The most commonly installed solution for evaporation and algae in ponds is also the least effective

The most commonly installed solution for evaporation and algae in ponds is also the least effective

Shade nets are sold to solve two problems in agricultural reservoirs: water evaporation and algae growth. There is a concrete physical reason why they solve neither one.

If you visit an agricultural operation with irrigation ponds, you might find a shade net tensioned over it. It is installed with two simultaneous objectives: reducing evaporation and controlling algae growth. It is the dominant market solution. Suppliers recommend it, growers use it and it appears in consultants' technical datasheets.

The problem is that it solves neither one. It marginally attenuates both, but does not eliminate them. And the reason is strictly physical in both cases.

What causes evaporation?
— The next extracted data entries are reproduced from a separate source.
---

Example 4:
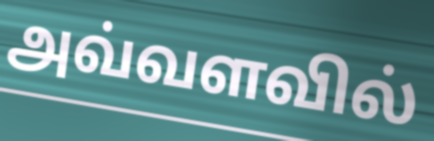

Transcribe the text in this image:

அவ்வளவில்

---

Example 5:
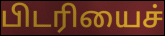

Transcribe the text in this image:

பிடரியைச்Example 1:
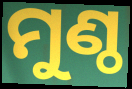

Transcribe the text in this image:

ମୁଣ୍ଠ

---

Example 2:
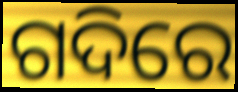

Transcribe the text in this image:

ଗଦିରେ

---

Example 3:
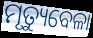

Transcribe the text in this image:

ମୃତ୍ୟୁବେଳା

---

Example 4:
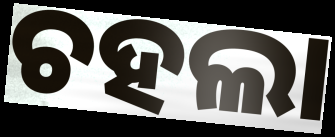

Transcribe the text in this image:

ଚହଲା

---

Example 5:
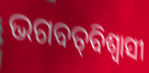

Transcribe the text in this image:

ଭଗବତ୍‌ବିଶ୍ଵାସୀ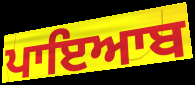
ਪਾਇਆਬ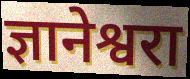
ज्ञानेश्वराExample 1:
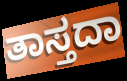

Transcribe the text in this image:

ತಾಸ್ತದಾ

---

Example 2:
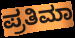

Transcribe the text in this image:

ಪ್ರತಿಮಾ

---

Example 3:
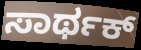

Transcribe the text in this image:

ಸಾರ್ಥಕ್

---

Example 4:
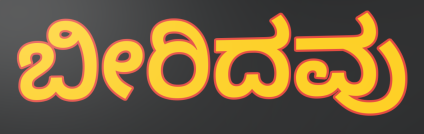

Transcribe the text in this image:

ಬೀರಿದವು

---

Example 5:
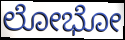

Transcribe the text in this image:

ಲೋಭೋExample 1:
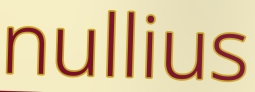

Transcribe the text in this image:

nullius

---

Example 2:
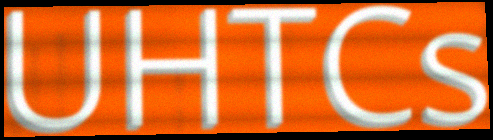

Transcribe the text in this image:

UHTCs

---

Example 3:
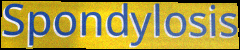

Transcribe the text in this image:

Spondylosis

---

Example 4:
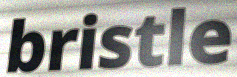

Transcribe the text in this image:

bristle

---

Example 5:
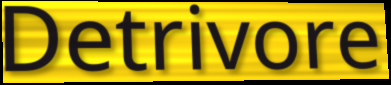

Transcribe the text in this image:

Detrivore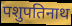
पशुपतिनाथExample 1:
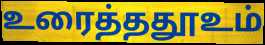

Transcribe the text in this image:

உரைத்ததூஉம்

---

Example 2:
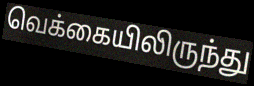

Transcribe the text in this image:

வெக்கையிலிருந்து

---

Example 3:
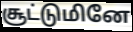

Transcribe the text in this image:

சூட்டுமினே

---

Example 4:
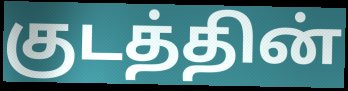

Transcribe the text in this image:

குடத்தின்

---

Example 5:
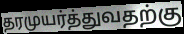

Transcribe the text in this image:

தரமுயர்த்துவதற்கு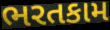
ભરતકામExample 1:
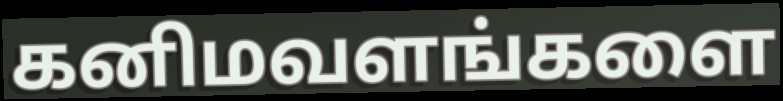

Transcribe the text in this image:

கனிமவளங்களை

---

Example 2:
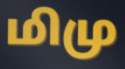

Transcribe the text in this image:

மிமு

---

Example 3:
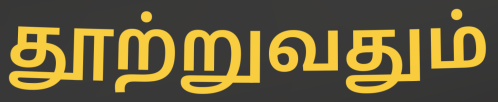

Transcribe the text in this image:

தூற்றுவதும்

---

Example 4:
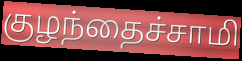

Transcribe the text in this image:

குழந்தைச்சாமி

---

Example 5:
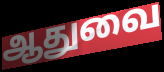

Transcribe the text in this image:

ஆதுவைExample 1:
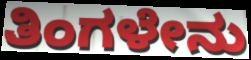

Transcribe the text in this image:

ತಿಂಗಳೇನು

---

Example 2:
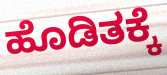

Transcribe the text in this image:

ಹೊಡಿತಕ್ಕೆ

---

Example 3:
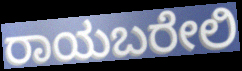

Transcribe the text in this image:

ರಾಯಬರೇಲಿ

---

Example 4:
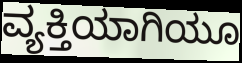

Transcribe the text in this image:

ವ್ಯಕ್ತಿಯಾಗಿಯೂ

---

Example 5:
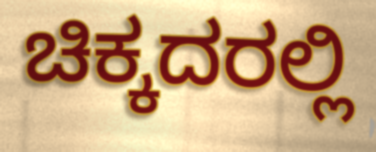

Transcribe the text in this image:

ಚಿಕ್ಕದರಲ್ಲಿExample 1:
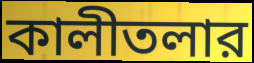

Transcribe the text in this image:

কালীতলার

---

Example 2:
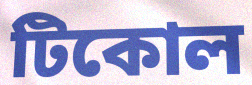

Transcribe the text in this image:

টিকোল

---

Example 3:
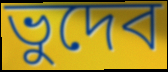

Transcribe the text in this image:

ভুদেব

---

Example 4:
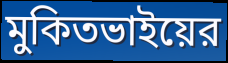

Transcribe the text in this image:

মুকিতভাইয়ের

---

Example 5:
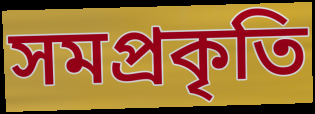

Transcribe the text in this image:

সমপ্রকৃতিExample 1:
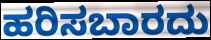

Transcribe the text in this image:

ಹರಿಸಬಾರದು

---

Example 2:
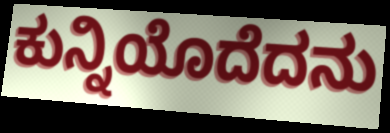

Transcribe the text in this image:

Dalton explained it in 1801.

Since John Dalton formalized his model in Manchester, the physical mechanism has been clear and has not changed: evaporation is proportional to the difference in vapor pressure between the water surface and the air above it, amplified by wind speed.
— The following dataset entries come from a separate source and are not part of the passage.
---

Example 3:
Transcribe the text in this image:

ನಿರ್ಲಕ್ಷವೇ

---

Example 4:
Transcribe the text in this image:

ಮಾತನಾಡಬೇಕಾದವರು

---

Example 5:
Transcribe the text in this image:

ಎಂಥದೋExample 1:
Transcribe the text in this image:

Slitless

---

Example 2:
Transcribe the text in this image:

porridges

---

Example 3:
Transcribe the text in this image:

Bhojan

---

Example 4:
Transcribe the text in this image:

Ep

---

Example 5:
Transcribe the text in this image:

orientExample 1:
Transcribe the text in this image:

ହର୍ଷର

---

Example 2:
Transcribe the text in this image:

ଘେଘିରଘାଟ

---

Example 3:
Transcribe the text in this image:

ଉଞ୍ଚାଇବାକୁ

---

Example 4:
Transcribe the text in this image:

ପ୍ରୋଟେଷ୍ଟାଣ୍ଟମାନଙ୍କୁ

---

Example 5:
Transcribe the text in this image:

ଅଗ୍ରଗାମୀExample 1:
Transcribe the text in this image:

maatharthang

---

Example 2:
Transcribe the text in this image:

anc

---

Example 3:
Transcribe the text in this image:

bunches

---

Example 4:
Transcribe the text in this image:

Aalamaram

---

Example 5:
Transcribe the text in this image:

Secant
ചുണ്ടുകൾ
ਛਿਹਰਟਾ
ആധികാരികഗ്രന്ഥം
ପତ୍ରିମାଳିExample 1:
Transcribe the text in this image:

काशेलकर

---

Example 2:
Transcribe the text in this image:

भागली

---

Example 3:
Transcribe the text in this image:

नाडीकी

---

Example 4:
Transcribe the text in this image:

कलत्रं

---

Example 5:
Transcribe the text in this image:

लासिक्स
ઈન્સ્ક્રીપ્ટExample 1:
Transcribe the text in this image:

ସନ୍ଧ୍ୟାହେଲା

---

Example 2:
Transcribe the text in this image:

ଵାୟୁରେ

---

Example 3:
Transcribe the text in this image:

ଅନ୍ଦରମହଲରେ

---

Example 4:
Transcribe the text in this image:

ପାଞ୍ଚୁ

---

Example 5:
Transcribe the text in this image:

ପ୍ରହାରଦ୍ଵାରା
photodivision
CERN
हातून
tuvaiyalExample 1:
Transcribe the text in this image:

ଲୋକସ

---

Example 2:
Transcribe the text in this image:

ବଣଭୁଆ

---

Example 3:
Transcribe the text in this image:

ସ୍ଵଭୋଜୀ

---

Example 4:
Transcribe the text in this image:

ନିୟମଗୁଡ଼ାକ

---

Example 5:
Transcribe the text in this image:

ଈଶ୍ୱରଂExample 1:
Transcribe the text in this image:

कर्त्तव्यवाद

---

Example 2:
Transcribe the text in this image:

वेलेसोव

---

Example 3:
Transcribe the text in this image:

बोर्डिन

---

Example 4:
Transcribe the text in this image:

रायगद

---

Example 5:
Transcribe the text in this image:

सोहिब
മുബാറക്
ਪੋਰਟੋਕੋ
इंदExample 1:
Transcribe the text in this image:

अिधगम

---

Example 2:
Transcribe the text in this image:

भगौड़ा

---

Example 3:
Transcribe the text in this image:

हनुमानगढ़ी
As long as the air above the water is drier than the liquid surface, water evaporates. Without exception. There is no way to stop that process as long as the water-air interface exists.

And algae growth depends on another equally simple factor: light. Algae photosynthesize. Without light, they do not grow. With any amount of light reaching the surface, the cycle is not interrupted.

Why the shade net fails at both evaporation and algae

A shade net is installed between 30 and 80 cm above the water surface. By reducing the solar radiation that heats the water, it lowers the surface temperature. The commercial logic seems reasonable: lower temperature → lower vapor pressure → less evaporation. And less heat → slower algal metabolism.

But there are two physical problems this logic ignores:

Problem 1: Evaporation: The net leaves hundreds of thousands of openings between the water and the atmosphere. Wind enters, constantly renewing the air above the surface, and the hygrometric deficit remains active. The water-air interface is not eliminated — it is merely pushed a few centimeters away. Dalton's equation continues to operate uninterrupted.

Problem 2: Algae: The net is elevated, not resting on the water. Sunlight penetrates at oblique angles through each opening, diffuses through the intermediate air space, and reaches the surface with sufficient photosynthetically active intensity to sustain algae growth. A partial attenuation of light is not enough to interrupt photosynthesis.

The shade net is sold to address evaporation and algae. But it does not rest on the water, and that difference of a few centimeters is everything.

Covex®: cutting both problems at their source

The hexagons do not float with an intermediate air gap. They rest directly on the water surface, with water ballast in their central chamber keeping them semi-submerged and stable even in winds exceeding 100 km/h.

By covering 98% of the surface, both mechanisms that the net cannot address are simultaneously eliminated: the water-air interface disappears across that covered fraction, and sunlight is blocked at the surface level, not 50 cm above it, where diffusion is inevitable.

Covex® Physical advantage

A shade net can moderate water temperature. But it cannot block vapor exchange with the outside air, nor effectively block light at the surface level, because it is physically separated from the water. Covex has no such intermediate gap.

No additional chemical treatments. No periodic algaecides. No filter cleaning for biofilm at the same frequency. Darkness and the elimination of the interface are the most effective, side-effect-free means of controlling stored water quality.

The physics hasn't changed since 1801. The solution just hadn't caught up, until now.